**EXERCISE INSTRUCTIONS**
Show each line from the listing that includes the word "When".

**RECORDED DATA**
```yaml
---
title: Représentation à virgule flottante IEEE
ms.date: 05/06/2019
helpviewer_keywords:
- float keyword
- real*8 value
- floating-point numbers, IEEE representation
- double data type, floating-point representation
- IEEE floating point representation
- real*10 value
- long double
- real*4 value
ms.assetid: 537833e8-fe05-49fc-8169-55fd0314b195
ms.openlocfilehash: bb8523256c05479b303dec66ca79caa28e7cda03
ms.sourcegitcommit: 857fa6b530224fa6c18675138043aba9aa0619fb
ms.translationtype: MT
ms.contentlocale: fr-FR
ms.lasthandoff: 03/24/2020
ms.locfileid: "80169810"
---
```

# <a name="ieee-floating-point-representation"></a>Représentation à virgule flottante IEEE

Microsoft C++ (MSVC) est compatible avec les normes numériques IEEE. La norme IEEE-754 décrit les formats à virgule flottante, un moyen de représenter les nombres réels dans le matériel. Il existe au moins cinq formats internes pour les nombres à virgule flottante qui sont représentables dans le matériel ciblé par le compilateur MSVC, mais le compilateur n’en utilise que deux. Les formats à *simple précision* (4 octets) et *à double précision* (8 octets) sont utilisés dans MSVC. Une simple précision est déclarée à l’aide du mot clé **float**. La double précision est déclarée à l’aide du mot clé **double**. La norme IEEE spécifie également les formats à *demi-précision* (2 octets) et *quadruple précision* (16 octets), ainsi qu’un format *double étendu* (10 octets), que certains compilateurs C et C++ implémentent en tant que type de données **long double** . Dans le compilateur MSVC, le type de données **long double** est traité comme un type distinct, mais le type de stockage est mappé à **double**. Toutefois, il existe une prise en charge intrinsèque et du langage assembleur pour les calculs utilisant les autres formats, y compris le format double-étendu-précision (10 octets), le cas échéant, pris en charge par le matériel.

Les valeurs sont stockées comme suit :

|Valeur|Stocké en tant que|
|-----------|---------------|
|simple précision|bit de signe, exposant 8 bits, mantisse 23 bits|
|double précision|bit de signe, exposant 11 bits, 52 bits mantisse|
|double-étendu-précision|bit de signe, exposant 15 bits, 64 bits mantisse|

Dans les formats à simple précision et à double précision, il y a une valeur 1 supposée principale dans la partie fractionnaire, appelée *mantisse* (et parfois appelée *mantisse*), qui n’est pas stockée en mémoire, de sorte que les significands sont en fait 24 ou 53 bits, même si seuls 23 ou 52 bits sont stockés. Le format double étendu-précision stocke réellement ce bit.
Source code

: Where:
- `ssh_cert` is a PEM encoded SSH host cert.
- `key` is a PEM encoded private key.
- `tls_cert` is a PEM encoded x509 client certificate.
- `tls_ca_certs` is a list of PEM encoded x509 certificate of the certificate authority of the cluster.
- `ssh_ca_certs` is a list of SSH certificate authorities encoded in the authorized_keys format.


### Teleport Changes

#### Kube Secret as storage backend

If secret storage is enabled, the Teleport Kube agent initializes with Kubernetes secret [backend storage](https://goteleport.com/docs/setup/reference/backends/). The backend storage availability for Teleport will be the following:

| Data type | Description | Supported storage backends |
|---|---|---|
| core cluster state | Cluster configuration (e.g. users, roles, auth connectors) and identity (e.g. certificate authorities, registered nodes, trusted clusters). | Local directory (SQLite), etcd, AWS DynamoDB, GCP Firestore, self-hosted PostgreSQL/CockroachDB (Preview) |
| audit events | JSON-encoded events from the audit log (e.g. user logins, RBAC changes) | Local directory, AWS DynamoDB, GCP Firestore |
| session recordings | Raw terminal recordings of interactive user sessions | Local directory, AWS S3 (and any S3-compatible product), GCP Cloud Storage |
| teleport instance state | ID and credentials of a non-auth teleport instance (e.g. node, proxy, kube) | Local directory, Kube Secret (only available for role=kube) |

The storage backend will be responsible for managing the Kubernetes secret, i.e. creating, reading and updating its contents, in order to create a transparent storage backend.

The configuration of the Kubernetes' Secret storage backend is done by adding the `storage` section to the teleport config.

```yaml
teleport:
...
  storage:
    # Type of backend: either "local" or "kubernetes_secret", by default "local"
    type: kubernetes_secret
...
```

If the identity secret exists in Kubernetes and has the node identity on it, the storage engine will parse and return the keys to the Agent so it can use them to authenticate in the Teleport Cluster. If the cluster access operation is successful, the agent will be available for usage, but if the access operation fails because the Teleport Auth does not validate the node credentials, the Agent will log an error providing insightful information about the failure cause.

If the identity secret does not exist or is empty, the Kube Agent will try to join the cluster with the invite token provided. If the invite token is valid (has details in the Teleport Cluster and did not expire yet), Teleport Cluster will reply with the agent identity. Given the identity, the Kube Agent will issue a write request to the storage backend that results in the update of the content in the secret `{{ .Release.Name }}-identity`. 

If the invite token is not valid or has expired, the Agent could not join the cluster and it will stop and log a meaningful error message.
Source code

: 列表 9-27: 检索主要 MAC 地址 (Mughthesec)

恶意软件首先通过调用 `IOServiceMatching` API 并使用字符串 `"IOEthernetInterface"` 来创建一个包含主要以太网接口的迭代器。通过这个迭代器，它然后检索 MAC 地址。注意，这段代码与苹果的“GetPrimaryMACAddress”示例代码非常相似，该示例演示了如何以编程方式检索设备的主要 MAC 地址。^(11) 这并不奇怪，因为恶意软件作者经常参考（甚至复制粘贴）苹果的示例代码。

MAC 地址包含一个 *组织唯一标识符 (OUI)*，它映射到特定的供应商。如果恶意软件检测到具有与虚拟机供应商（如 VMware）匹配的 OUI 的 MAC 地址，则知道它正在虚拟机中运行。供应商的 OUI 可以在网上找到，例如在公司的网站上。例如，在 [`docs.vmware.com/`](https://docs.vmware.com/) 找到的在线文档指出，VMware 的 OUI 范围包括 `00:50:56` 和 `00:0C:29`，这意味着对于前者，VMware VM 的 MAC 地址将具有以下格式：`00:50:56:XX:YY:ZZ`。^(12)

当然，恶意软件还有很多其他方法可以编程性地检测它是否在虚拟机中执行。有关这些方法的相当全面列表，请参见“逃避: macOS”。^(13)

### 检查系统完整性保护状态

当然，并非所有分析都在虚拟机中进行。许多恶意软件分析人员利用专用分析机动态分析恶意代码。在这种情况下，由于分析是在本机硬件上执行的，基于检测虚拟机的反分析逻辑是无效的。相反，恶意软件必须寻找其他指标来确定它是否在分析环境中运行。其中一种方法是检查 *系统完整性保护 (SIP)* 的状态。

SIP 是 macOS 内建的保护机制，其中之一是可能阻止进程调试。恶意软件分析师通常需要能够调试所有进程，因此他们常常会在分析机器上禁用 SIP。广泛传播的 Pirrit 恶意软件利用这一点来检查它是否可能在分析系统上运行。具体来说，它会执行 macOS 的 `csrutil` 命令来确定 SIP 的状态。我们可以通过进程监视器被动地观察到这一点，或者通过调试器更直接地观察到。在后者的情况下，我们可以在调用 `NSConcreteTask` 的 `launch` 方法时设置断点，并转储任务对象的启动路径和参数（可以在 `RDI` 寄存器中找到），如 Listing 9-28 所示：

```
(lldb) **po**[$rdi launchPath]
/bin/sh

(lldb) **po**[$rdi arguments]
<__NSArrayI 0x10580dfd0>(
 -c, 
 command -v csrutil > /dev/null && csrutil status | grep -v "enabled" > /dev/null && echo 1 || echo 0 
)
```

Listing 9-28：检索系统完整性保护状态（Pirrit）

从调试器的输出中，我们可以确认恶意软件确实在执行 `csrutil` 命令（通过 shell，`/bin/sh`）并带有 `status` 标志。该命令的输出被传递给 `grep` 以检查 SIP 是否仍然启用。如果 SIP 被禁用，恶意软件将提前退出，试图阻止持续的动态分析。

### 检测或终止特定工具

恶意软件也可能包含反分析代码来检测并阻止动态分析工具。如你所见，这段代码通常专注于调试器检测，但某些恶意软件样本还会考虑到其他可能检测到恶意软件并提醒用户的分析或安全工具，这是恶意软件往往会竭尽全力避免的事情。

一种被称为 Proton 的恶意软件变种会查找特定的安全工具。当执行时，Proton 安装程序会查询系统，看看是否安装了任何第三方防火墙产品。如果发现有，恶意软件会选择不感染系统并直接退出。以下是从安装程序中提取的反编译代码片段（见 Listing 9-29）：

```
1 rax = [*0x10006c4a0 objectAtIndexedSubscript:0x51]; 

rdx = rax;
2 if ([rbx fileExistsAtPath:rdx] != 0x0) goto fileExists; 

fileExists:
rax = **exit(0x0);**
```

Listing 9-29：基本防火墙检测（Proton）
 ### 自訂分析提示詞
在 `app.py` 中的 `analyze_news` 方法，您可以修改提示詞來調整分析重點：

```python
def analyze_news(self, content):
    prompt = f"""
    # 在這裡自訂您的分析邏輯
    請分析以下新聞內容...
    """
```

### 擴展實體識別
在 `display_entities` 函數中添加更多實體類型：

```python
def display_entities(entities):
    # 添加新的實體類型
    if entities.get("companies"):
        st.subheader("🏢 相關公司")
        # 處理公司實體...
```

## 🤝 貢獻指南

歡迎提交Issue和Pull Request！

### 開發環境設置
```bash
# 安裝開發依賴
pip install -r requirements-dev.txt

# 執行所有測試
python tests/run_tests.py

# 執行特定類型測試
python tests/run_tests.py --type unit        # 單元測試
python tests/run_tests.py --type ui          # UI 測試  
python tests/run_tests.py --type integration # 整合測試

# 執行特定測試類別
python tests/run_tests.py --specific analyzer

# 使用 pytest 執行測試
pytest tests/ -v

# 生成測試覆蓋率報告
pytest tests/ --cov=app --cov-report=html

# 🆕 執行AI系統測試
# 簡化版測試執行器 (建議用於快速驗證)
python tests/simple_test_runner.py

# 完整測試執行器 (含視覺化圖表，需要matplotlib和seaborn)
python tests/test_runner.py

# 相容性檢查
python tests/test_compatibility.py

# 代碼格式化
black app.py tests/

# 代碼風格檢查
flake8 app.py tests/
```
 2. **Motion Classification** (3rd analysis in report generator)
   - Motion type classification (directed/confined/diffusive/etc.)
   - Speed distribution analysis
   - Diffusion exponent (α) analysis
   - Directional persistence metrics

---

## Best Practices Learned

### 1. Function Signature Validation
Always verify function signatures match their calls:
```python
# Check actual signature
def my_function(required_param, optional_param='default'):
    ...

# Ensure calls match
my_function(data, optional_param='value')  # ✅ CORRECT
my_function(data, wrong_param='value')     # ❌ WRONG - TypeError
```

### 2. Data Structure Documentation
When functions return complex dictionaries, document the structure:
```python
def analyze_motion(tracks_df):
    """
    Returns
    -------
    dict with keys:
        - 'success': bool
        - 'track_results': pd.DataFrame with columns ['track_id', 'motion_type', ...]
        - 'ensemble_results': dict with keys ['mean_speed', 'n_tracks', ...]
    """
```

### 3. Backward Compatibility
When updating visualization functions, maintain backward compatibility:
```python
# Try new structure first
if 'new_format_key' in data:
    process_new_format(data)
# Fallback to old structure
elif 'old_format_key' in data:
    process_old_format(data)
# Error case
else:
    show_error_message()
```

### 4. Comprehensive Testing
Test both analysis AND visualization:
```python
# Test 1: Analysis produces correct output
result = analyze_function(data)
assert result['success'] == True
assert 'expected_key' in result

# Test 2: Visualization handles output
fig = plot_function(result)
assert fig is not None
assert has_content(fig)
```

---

**EXERCISE ANSWER**
When functions return complex dictionaries, document the structure:
When updating visualization functions, maintain backward compatibility:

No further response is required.